If you’ve read any interviews with me, you’ll know that one of my favorite writers is Isak Dinesen. And one of my favorite essays is her “On Mottoes of My Life.”
When I was young, a teenager, I had a green book in which I wrote down memorable quotations. (Which was, I now realize, an activity popular in the nineteenth century, not so much in the twentieth.) I don’t have that book anymore, I don’t know what happened to it. But there are three quotations from it that I remember distinctly.
The first one was from Dinesen, a motto that she chose for herself as a teenager, and it was this: “Navigare necesse est, vivere non necesse.” Evidently, this is a quotation from Pompey, who used it to urge his sailors on when they refused to set sail on a stormy sea, to bring grain from Africa to Rome. It means, literally, “It is necessary to sail, it is not necessary to live.” Meaning, it is necessary to set off, even if you’re not at all sure that you’re ever going to arrive. I’ve used this motto several times in my life, to urge myself on to something when I was afraid that I would never actually succeed at it. It was a more elegant way of saying to myself, “For goodness’s sake, just start.”
The next quotation I remember from my book is the following:
“Sail, sayeth the King. Hold, sayeth the wind.”
In other words, all the political powers of the world can command, but they cannot countermand the power of nature itself, or of whatever power lies beyond nature. The power, whether natural or supernatural, that creates our fates, that gives shape and purpose to our lives, that so often allows or does not allow us to set sail.
And the third and final quotation is as follows:
“When two thieves meet, they need no introduction.
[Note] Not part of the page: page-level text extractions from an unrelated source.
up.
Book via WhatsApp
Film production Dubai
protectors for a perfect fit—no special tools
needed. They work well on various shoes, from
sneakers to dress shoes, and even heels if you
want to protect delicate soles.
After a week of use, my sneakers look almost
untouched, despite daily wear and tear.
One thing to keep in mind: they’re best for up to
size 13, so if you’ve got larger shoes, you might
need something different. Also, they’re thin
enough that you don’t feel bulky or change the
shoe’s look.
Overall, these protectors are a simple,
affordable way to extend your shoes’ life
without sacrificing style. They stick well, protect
They recognize each other without question.”
Which I take to mean that people who are in some sense fundamentally alike, not on the surface but underneath, recognize and respond to each other. When I’ve met people who have later become close friends, I have almost immediately known that they were somehow, underneath, like me. And the friendship naturally followed. (Thieves: I have never stolen anything in my life. But thieves are outsiders who observe society, and in that way, writers are also like thieves. And we do steal, don’t we? Not material possessions, but the expressions on people’s faces, place names, particular slants of light, even lines from other writers.)
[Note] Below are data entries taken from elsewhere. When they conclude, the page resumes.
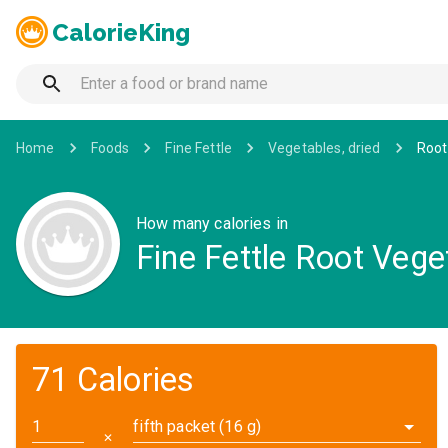
CalorieKing
Home
Foods
Fine Fettle
Vegetables, dried
Root
How many calories in
Fine Fettle Root Veg
71 Calories
fifth packet (16 g)
✕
When Dinesen was in Africa, she took as her motto “Je responderay,” “I will answer,” from the family crest of her lover, Denys Finch-Hatton. Of it, she writes,
“I liked this old motto so much that I asked Denys, an earlier pioneer in African than myself although all we settlers who had come out before the war looked upon ourselves as one family, a kind of Mayflower people if I might have it for my own. He generously made me a present of it and even had a seal cut for me, with the words carved on it. The device was meaningful and dear to me for many reasons, two in particular.
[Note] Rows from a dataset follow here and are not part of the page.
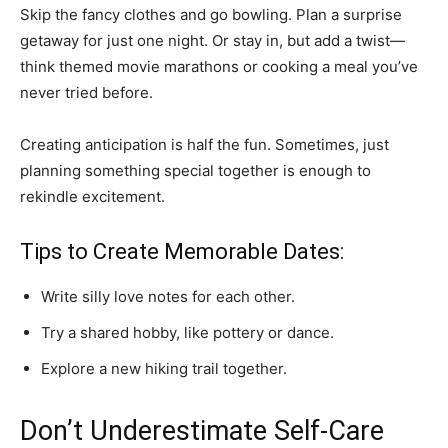
Skip the fancy clothes and go bowling. Plan a surprise
getaway for just one night. Or stay in, but add a twist—
think themed movie marathons or cooking a meal you’ve
never tried before.
Creating anticipation is half the fun. Sometimes, just
planning something special together is enough to
rekindle excitement.
Tips to Create Memorable Dates:
Write silly love notes for each other.
Try a shared hobby, like pottery or dance.
Explore a new hiking trail together.
Don’t Underestimate Self-Care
“The first of these was its high valuation of the idea of the answer in itself. For an answer is a rarer thing than is generally imagined. There are many highly intelligent people who have no answer at all in them. A conversation or a correspondence with such persons is nothing but a double monologue you may stroke them or you may strike them, you will get no more echo from them than from a block of wood. And how, then, can you yourself go on speaking?”
I think she’s right; I’ve had many conversations in my life that were double monologues. The person who can hear you and respond to you, that is a precious thing. That is a friend, a fellow-thief.
In her essay, Dinesen writes about losing the farm in Africa, about the death of Finch-Hatton in an airplane crash. That was when she started writing her Seven Gothic Tales. Although she had always told stories: I think of her telling stories to Finch-Hatton, when he would come to her farm after leading a safari creating characters and plots for her lover, like a more fortunate Scheherazade. In her tumultuous life, it was probably useful to be able to hold on, as a sailor might hold on to a floating spar, to a motto such as “Navigare necesse est” or “Je responderay.”
I hope I choose my mottoes as wisely.
Did she – Isak Dinesen – botch the quotation? I doubt it, though I have yet to look it up in her writings. In any case, that isn’t my job, is it? It clearly should have been yours, I’m afraid.
The quotation is exactly as it appears in her essay “On Mottoes of My Life,” reprinted in Daguerreotypes and Other Essays, U of Chicago P, 1979.